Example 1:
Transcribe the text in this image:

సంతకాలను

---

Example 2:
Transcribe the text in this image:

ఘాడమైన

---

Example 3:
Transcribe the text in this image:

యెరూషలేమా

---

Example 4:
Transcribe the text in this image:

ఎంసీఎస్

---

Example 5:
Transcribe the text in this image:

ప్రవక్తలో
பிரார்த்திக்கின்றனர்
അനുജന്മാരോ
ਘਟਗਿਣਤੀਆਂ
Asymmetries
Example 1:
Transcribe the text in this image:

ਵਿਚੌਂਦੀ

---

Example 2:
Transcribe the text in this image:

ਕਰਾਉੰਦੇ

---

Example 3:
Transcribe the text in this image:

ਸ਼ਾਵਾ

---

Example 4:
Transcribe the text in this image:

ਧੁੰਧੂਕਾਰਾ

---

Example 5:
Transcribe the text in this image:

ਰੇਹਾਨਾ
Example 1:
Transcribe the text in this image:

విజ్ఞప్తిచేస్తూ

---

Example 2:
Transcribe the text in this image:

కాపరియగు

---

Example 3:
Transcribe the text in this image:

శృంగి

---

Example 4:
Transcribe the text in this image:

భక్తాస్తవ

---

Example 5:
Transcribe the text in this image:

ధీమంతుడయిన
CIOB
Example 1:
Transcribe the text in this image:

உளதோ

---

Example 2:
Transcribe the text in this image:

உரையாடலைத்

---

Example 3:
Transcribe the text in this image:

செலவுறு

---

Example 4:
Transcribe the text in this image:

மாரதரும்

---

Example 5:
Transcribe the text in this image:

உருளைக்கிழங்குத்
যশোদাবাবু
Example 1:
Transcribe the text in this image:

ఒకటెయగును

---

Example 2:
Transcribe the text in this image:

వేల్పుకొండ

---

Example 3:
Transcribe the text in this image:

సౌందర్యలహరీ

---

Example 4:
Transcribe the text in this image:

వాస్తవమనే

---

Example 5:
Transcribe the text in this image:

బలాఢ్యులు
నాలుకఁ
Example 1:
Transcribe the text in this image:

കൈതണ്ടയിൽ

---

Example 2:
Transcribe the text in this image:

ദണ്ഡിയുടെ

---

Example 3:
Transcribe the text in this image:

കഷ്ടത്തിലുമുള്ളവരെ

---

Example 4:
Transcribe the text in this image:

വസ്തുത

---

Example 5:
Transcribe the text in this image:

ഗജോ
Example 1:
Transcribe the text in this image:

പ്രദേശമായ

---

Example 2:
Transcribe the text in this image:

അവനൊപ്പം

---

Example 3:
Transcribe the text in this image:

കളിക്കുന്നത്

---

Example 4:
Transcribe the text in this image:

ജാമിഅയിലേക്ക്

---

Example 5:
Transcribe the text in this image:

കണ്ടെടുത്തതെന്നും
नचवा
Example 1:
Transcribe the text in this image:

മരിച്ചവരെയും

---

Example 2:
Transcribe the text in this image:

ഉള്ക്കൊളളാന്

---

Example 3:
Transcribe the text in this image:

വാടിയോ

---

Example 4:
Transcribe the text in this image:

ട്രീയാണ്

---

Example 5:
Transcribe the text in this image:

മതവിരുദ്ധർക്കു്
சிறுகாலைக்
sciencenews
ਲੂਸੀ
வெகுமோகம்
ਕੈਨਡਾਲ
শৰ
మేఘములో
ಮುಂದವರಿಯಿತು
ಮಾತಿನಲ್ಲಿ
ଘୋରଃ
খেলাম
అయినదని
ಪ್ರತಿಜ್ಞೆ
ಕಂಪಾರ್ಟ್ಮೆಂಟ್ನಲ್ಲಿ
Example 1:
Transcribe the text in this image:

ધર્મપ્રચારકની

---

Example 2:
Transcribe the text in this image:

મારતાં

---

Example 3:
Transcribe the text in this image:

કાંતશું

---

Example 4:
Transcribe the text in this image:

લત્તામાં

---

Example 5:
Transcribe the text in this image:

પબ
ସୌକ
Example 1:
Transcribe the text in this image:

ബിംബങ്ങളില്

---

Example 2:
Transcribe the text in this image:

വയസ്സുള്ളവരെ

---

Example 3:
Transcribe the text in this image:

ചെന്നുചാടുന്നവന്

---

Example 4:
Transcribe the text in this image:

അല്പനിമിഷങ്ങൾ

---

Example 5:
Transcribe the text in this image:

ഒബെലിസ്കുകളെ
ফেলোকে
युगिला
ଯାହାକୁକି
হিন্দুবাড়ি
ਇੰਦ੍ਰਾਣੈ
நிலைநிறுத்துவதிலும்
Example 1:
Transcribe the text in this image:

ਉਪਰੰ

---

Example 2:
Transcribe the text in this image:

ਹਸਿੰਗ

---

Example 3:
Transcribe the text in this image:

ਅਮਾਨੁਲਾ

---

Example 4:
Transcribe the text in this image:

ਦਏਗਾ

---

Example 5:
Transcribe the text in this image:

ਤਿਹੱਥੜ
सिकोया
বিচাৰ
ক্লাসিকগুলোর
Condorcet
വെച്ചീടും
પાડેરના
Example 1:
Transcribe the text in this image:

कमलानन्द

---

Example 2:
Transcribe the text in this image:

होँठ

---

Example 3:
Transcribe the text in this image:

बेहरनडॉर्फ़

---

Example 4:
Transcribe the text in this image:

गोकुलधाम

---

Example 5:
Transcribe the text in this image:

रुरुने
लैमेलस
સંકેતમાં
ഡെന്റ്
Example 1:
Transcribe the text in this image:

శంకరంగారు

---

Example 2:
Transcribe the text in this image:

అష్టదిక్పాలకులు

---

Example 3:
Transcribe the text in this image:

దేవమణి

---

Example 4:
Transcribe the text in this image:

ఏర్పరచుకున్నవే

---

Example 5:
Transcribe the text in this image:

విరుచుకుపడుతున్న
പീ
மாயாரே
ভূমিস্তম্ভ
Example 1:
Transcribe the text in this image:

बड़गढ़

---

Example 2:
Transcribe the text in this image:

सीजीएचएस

= = = = = = =

TASK DETAILS: The records above are to be restated word for word.

ANSWER FOR THE TASK:
Example 1:
Transcribe the text in this image:

సంతకాలను

---

Example 2:
Transcribe the text in this image:

ఘాడమైన

---

Example 3:
Transcribe the text in this image:

యెరూషలేమా

---

Example 4:
Transcribe the text in this image:

ఎంసీఎస్

---

Example 5:
Transcribe the text in this image:

ప్రవక్తలో
பிரார்த்திக்கின்றனர்
അനുജന്മാരോ
ਘਟਗਿਣਤੀਆਂ
Asymmetries
Example 1:
Transcribe the text in this image:

ਵਿਚੌਂਦੀ

---

Example 2:
Transcribe the text in this image:

ਕਰਾਉੰਦੇ

---

Example 3:
Transcribe the text in this image:

ਸ਼ਾਵਾ

---

Example 4:
Transcribe the text in this image:

ਧੁੰਧੂਕਾਰਾ

---

Example 5:
Transcribe the text in this image:

ਰੇਹਾਨਾ
Example 1:
Transcribe the text in this image:

విజ్ఞప్తిచేస్తూ

---

Example 2:
Transcribe the text in this image:

కాపరియగు

---

Example 3:
Transcribe the text in this image:

శృంగి

---

Example 4:
Transcribe the text in this image:

భక్తాస్తవ

---

Example 5:
Transcribe the text in this image:

ధీమంతుడయిన
CIOB
Example 1:
Transcribe the text in this image:

உளதோ

---

Example 2:
Transcribe the text in this image:

உரையாடலைத்

---

Example 3:
Transcribe the text in this image:

செலவுறு

---

Example 4:
Transcribe the text in this image:

மாரதரும்

---

Example 5:
Transcribe the text in this image:

உருளைக்கிழங்குத்
যশোদাবাবু
Example 1:
Transcribe the text in this image:

ఒకటెయగును

---

Example 2:
Transcribe the text in this image:

వేల్పుకొండ

---

Example 3:
Transcribe the text in this image:

సౌందర్యలహరీ

---

Example 4:
Transcribe the text in this image:

వాస్తవమనే

---

Example 5:
Transcribe the text in this image:

బలాఢ్యులు
నాలుకఁ
Example 1:
Transcribe the text in this image:

കൈതണ്ടയിൽ

---

Example 2:
Transcribe the text in this image:

ദണ്ഡിയുടെ

---

Example 3:
Transcribe the text in this image:

കഷ്ടത്തിലുമുള്ളവരെ

---

Example 4:
Transcribe the text in this image:

വസ്തുത

---

Example 5:
Transcribe the text in this image:

ഗജോ
Example 1:
Transcribe the text in this image:

പ്രദേശമായ

---

Example 2:
Transcribe the text in this image:

അവനൊപ്പം

---

Example 3:
Transcribe the text in this image:

കളിക്കുന്നത്

---

Example 4:
Transcribe the text in this image:

ജാമിഅയിലേക്ക്

---

Example 5:
Transcribe the text in this image:

കണ്ടെടുത്തതെന്നും
नचवा
Example 1:
Transcribe the text in this image:

മരിച്ചവരെയും

---

Example 2:
Transcribe the text in this image:

ഉള്ക്കൊളളാന്

---

Example 3:
Transcribe the text in this image:

വാടിയോ

---

Example 4:
Transcribe the text in this image:

ട്രീയാണ്

---

Example 5:
Transcribe the text in this image:

മതവിരുദ്ധർക്കു്
சிறுகாலைக்
sciencenews
ਲੂਸੀ
வெகுமோகம்
ਕੈਨਡਾਲ
শৰ
మేఘములో
ಮುಂದವರಿಯಿತು
ಮಾತಿನಲ್ಲಿ
ଘୋରଃ
খেলাম
అయినదని
ಪ್ರತಿಜ್ಞೆ
ಕಂಪಾರ್ಟ್ಮೆಂಟ್ನಲ್ಲಿ
Example 1:
Transcribe the text in this image:

ધર્મપ્રચારકની

---

Example 2:
Transcribe the text in this image:

મારતાં

---

Example 3:
Transcribe the text in this image:

કાંતશું

---

Example 4:
Transcribe the text in this image:

લત્તામાં

---

Example 5:
Transcribe the text in this image:

પબ
ସୌକ
Example 1:
Transcribe the text in this image:

ബിംബങ്ങളില്

---

Example 2:
Transcribe the text in this image:

വയസ്സുള്ളവരെ

---

Example 3:
Transcribe the text in this image:

ചെന്നുചാടുന്നവന്

---

Example 4:
Transcribe the text in this image:

അല്പനിമിഷങ്ങൾ

---

Example 5:
Transcribe the text in this image:

ഒബെലിസ്കുകളെ
ফেলোকে
युगिला
ଯାହାକୁକି
হিন্দুবাড়ি
ਇੰਦ੍ਰਾਣੈ
நிலைநிறுத்துவதிலும்
Example 1:
Transcribe the text in this image:

ਉਪਰੰ

---

Example 2:
Transcribe the text in this image:

ਹਸਿੰਗ

---

Example 3:
Transcribe the text in this image:

ਅਮਾਨੁਲਾ

---

Example 4:
Transcribe the text in this image:

ਦਏਗਾ

---

Example 5:
Transcribe the text in this image:

ਤਿਹੱਥੜ
सिकोया
বিচাৰ
ক্লাসিকগুলোর
Condorcet
വെച്ചീടും
પાડેરના
Example 1:
Transcribe the text in this image:

कमलानन्द

---

Example 2:
Transcribe the text in this image:

होँठ

---

Example 3:
Transcribe the text in this image:

बेहरनडॉर्फ़

---

Example 4:
Transcribe the text in this image:

गोकुलधाम

---

Example 5:
Transcribe the text in this image:

रुरुने
लैमेलस
સંકેતમાં
ഡെന്റ്
Example 1:
Transcribe the text in this image:

శంకరంగారు

---

Example 2:
Transcribe the text in this image:

అష్టదిక్పాలకులు

---

Example 3:
Transcribe the text in this image:

దేవమణి

---

Example 4:
Transcribe the text in this image:

ఏర్పరచుకున్నవే

---

Example 5:
Transcribe the text in this image:

విరుచుకుపడుతున్న
പീ
மாயாரே
ভূমিস্তম্ভ
Example 1:
Transcribe the text in this image:

बड़गढ़

---

Example 2:
Transcribe the text in this image:

सीजीएचएस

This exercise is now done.